Look, I hate gotcha politics and everyone's tongue slips now and again. When Jessie said Hymietown in what he though was an off-the-record session with a reporter he also had clocked over two decades of working closely with Jewish leaders to advance the rights of all. It would be asinine to summarize anyone's career to one or two ill-chosen quips spat out in a drunken furor.

But calling up Jesse and Al as if they were the co-Popes of black folks is almost as dumb as your lame, racist onstage repartee.

There is nothing you can do to win back black fans. That ship has sailed. The best you can do is lay low until the next celeb gets drunk and puts his foot in his mouth. I got it. Why don't you get Jason Alexander plastered, and then pay a Chinese-American driver to cut him off on Santa Monica boulevard? Or ply Julie Louis-Dreyfus with Kahlua and get one of her Salvadoran maids to scorch her favorite blouse?
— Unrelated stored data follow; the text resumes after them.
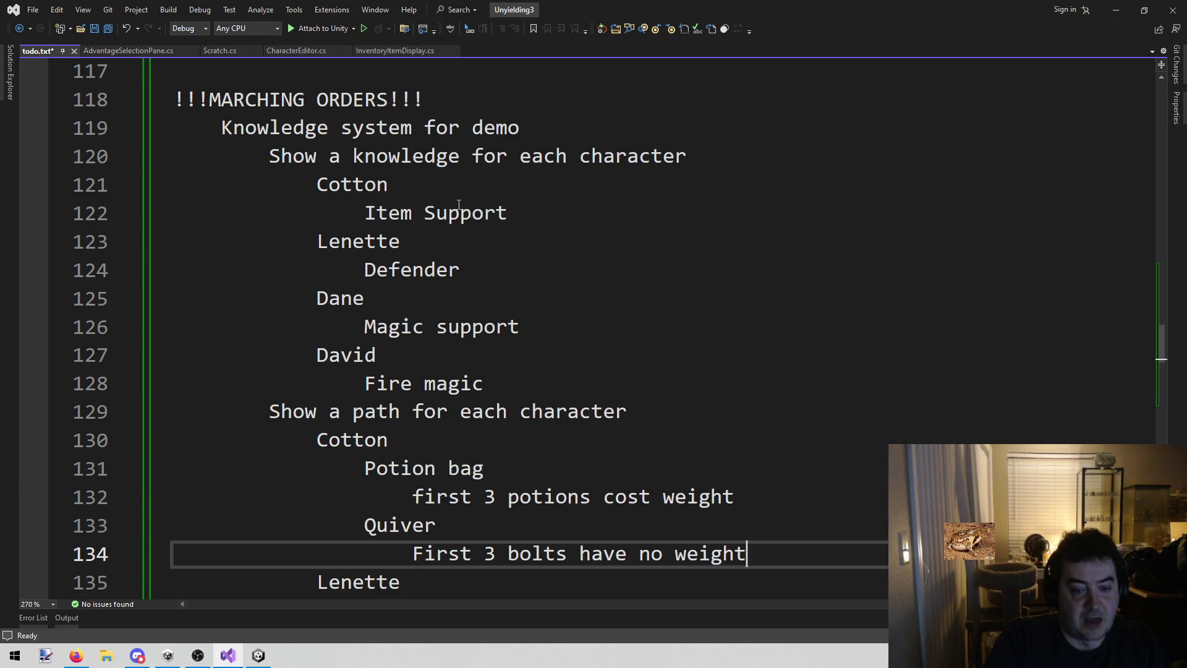
pyautogui.press('ctrl+Left')
pyautogui.press('ctrl+Left')
pyautogui.press('ctrl+Left')
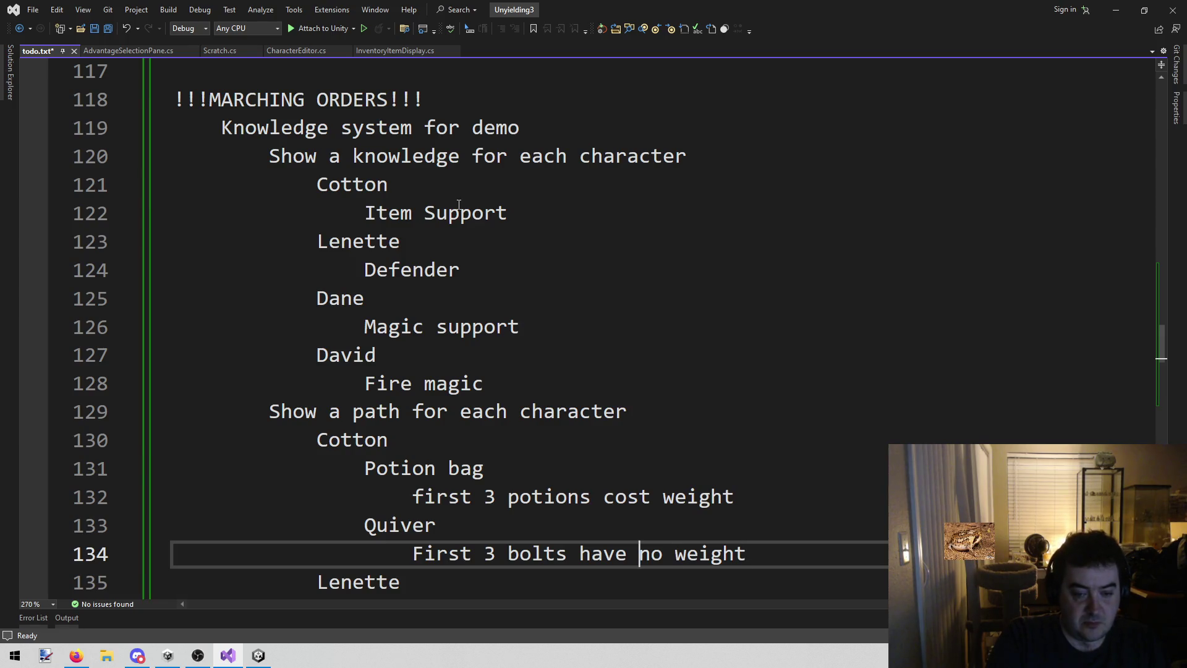
pyautogui.press('ctrl+shift+Right')
pyautogui.press('shift+Left')
pyautogui.write('ammos')
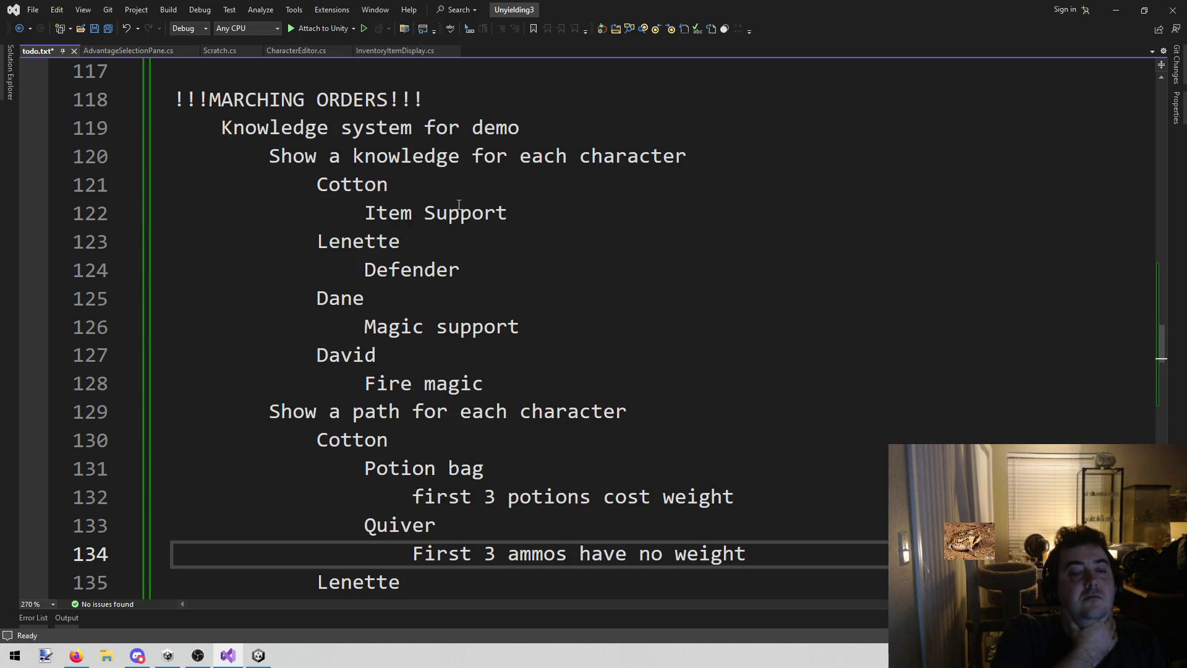
# Check the Quiver note line, then move down to Lenette in the path list
pyautogui.press('Down')
pyautogui.press('Down')
pyautogui.press('Down')
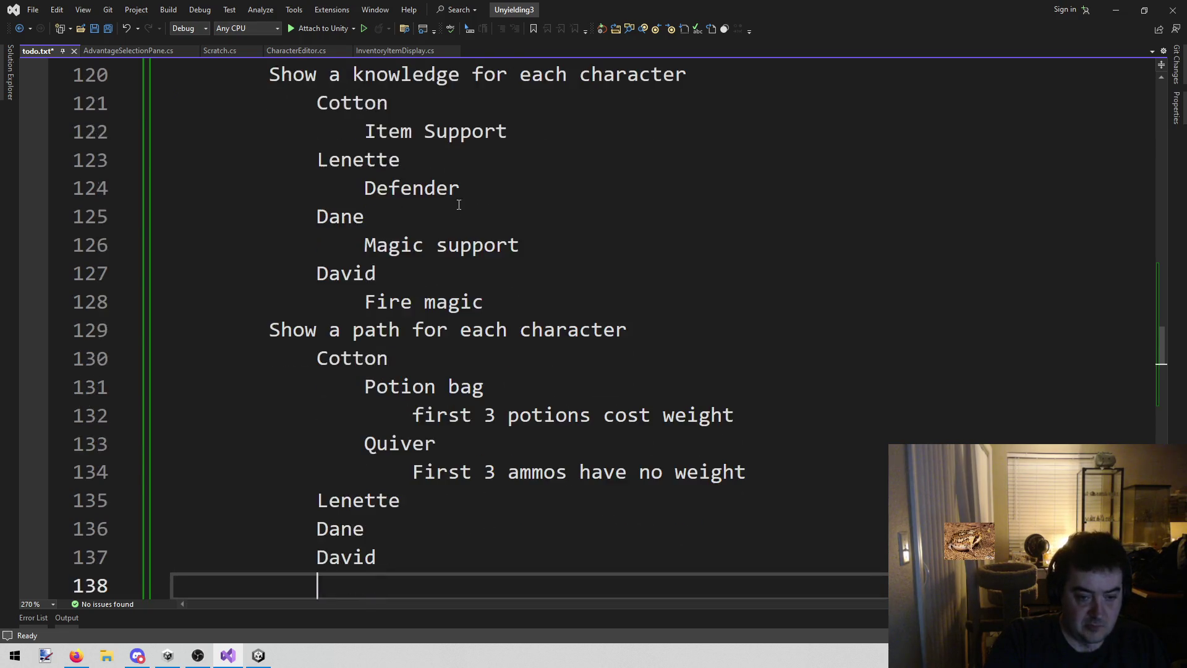
pyautogui.press('Up')
pyautogui.press('Up')
pyautogui.press('Up')
pyautogui.press('shift+Home')
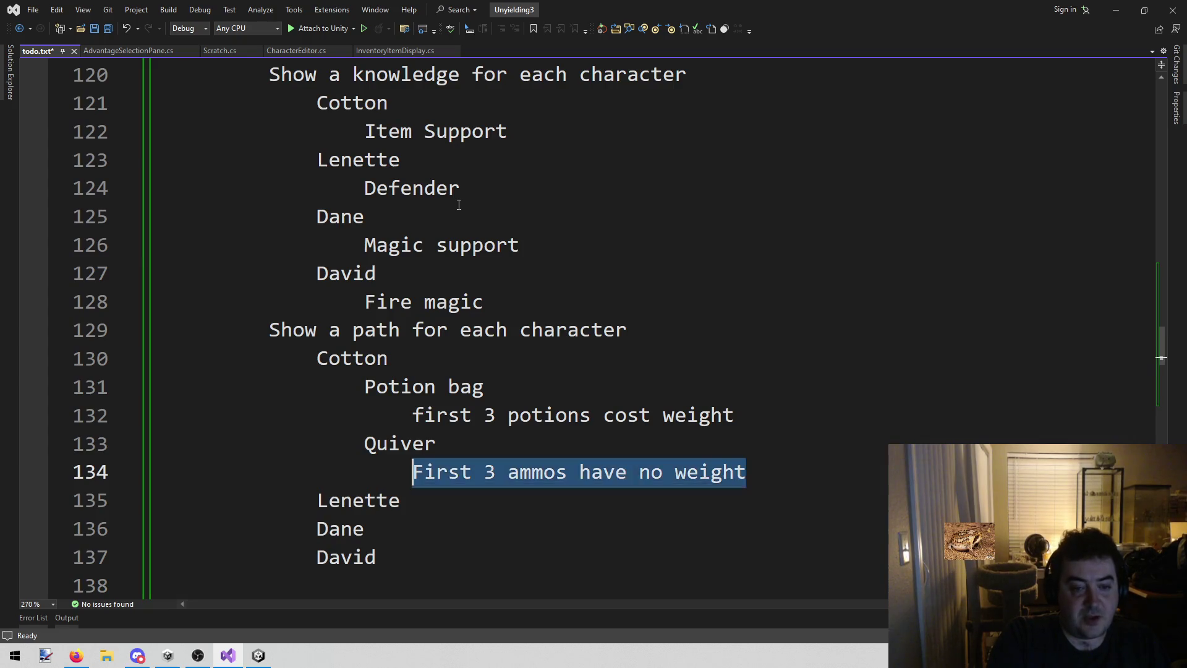
pyautogui.press('shift+End')
pyautogui.press('shift+Home')
pyautogui.press('End')
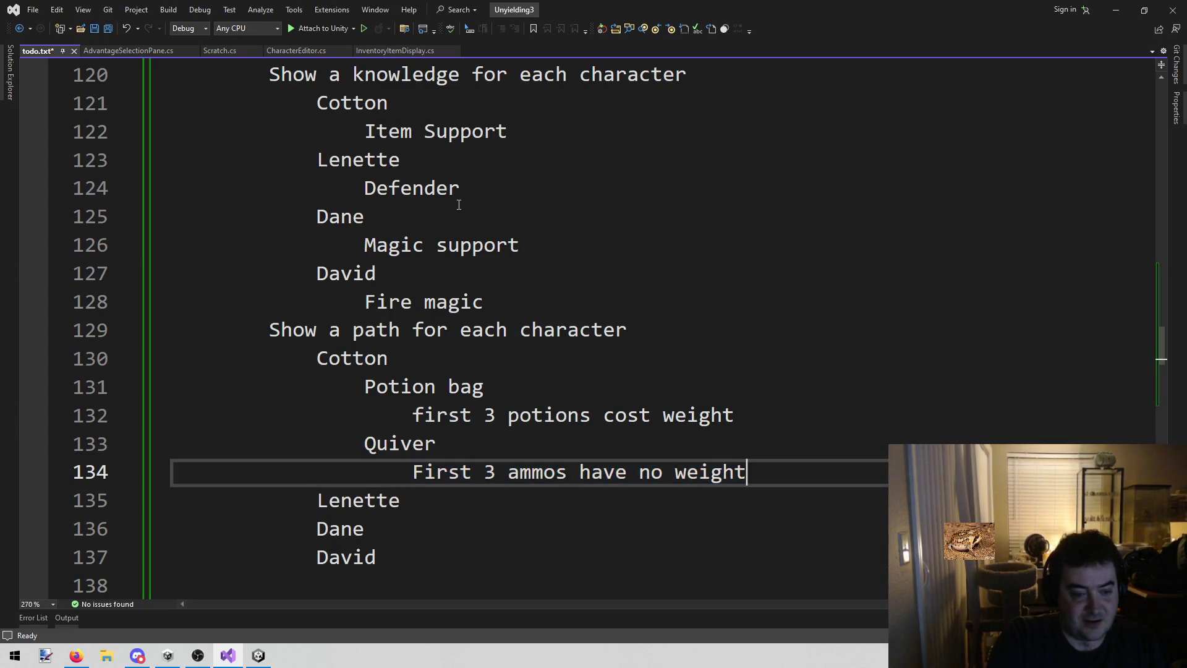
pyautogui.press('Down')
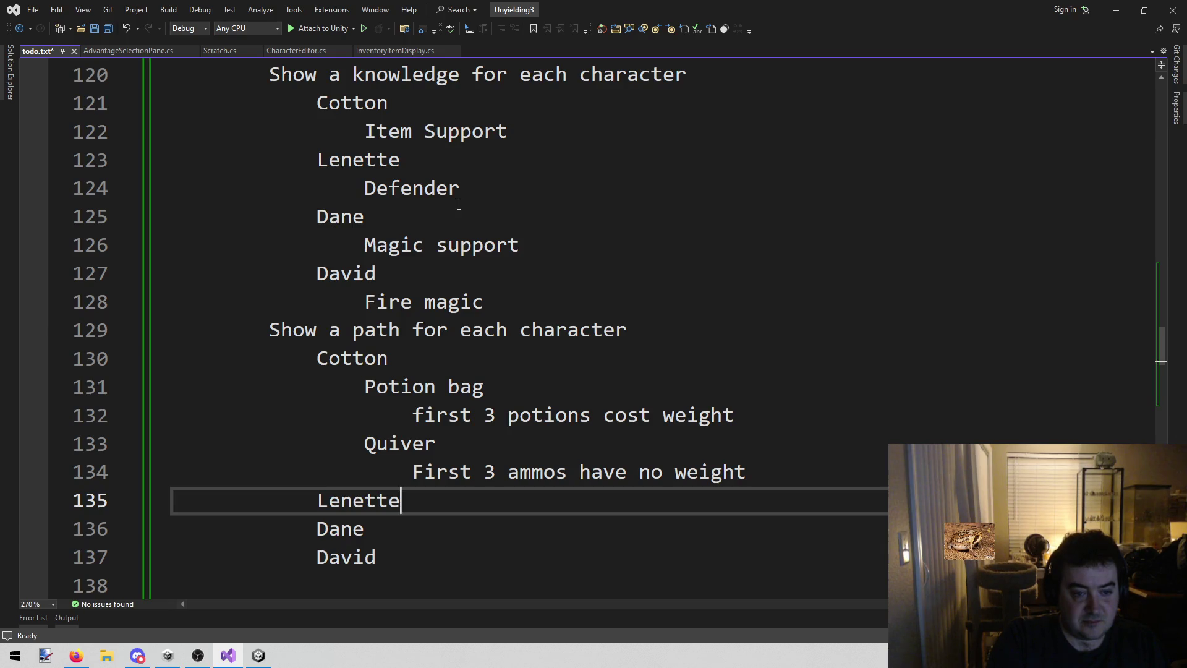
# Open an indented blank line beneath Lenette and glance back over the notes above
pyautogui.press('Return')
pyautogui.press('Tab')
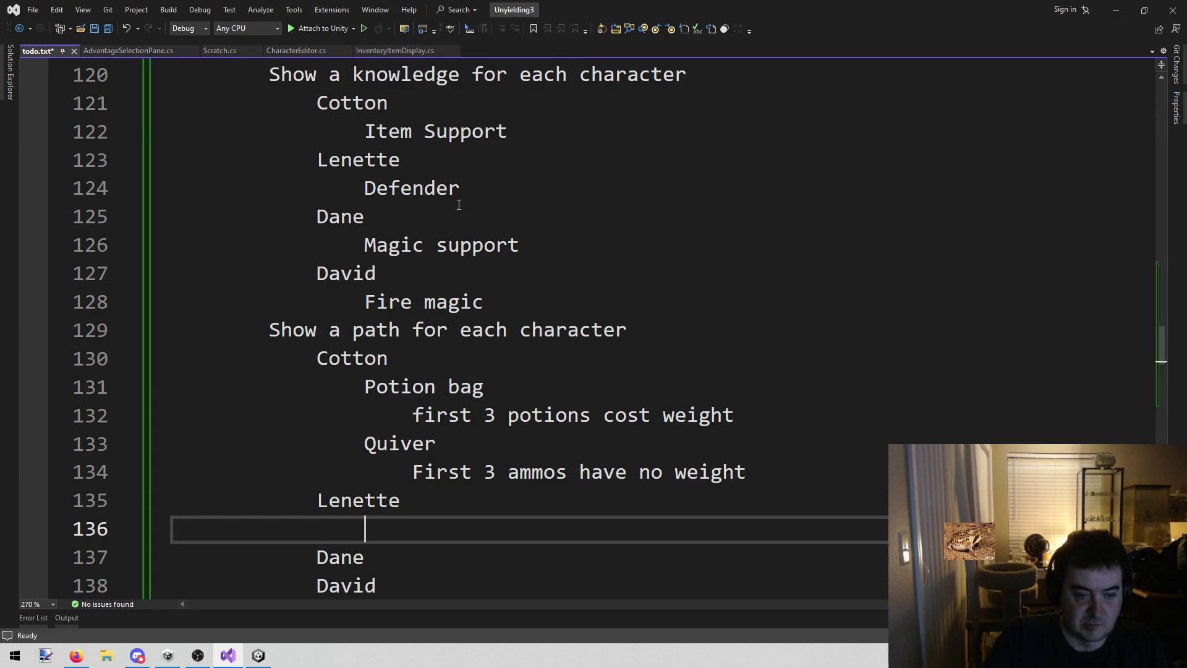
pyautogui.scroll(4, 433, 210)
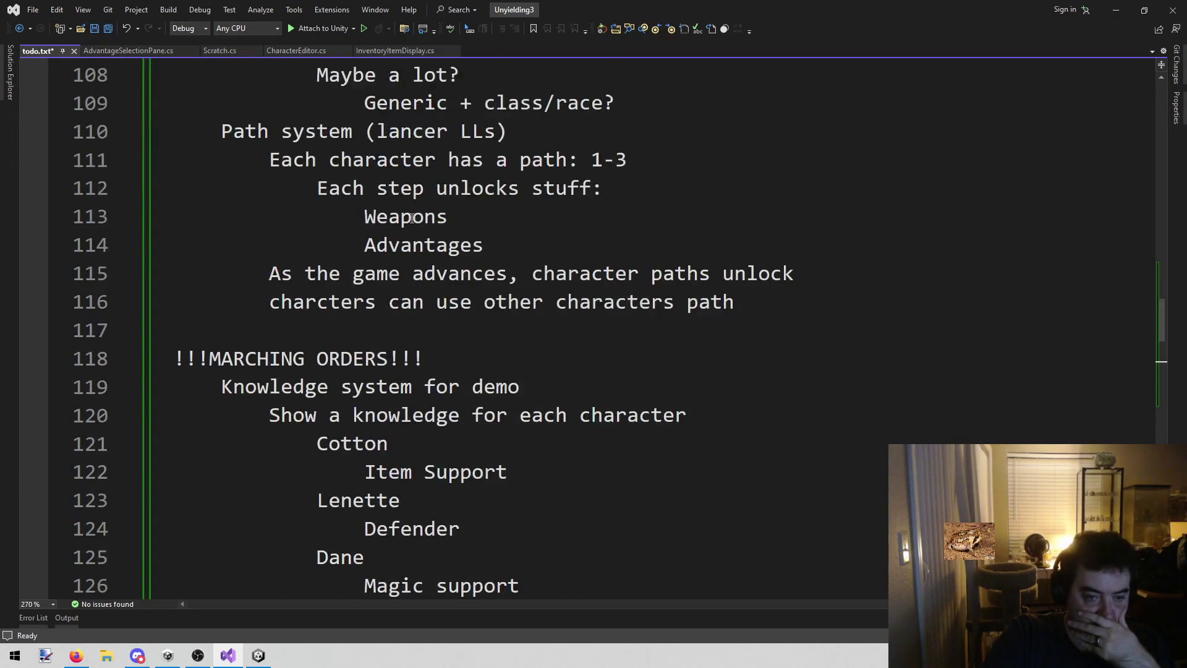
pyautogui.scroll(-5, 411, 218)
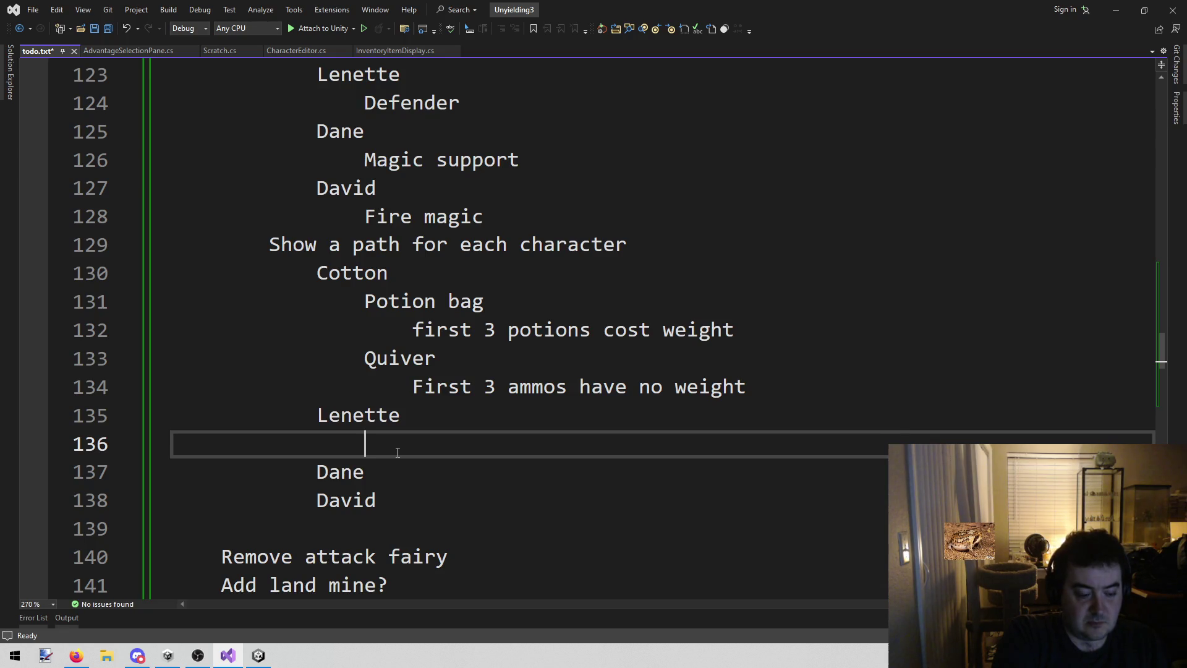
# List Better shield and Cool sword under Lenette
pyautogui.write('Better shield')
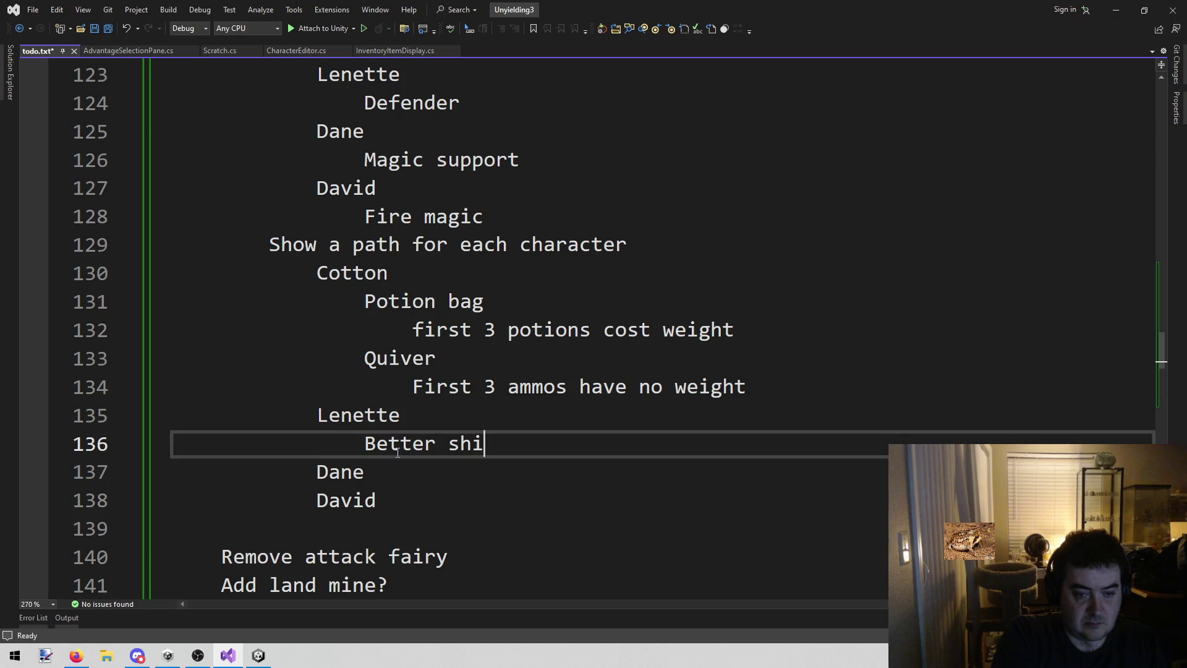
pyautogui.press('Return')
Then, my friend, just sit back with your videocamera and cross your fingers.

Until then, don't hire damage control specialists and take Jesse and Al out for steaks.

If you had just said the n word you might have one day been forgiven but you went for a lynch joke. Yes, a lynch joke. Is that being cheeky and irreverent? Is that like that wigger shit Tarentino tries to pull, crowbarring the n word into every script because he thinks he's that bad of a white boy?

I don't think so.

Suggesting that your obnoxious hecklers should be lynched for disrupting your set is about as funny as having suggested, had they been Jews, that for their rudeness they be gassed.

I'm all for funny and if it's funny enough I don't care how offensive it is. Jackass, Borat, Kinison, Rickles. Great comedians push our buttons when our buttons are our hypocrisies and hang-ups. Lazy, lame comedians go for the cheap shot.

Stay off the stage till you get your act together.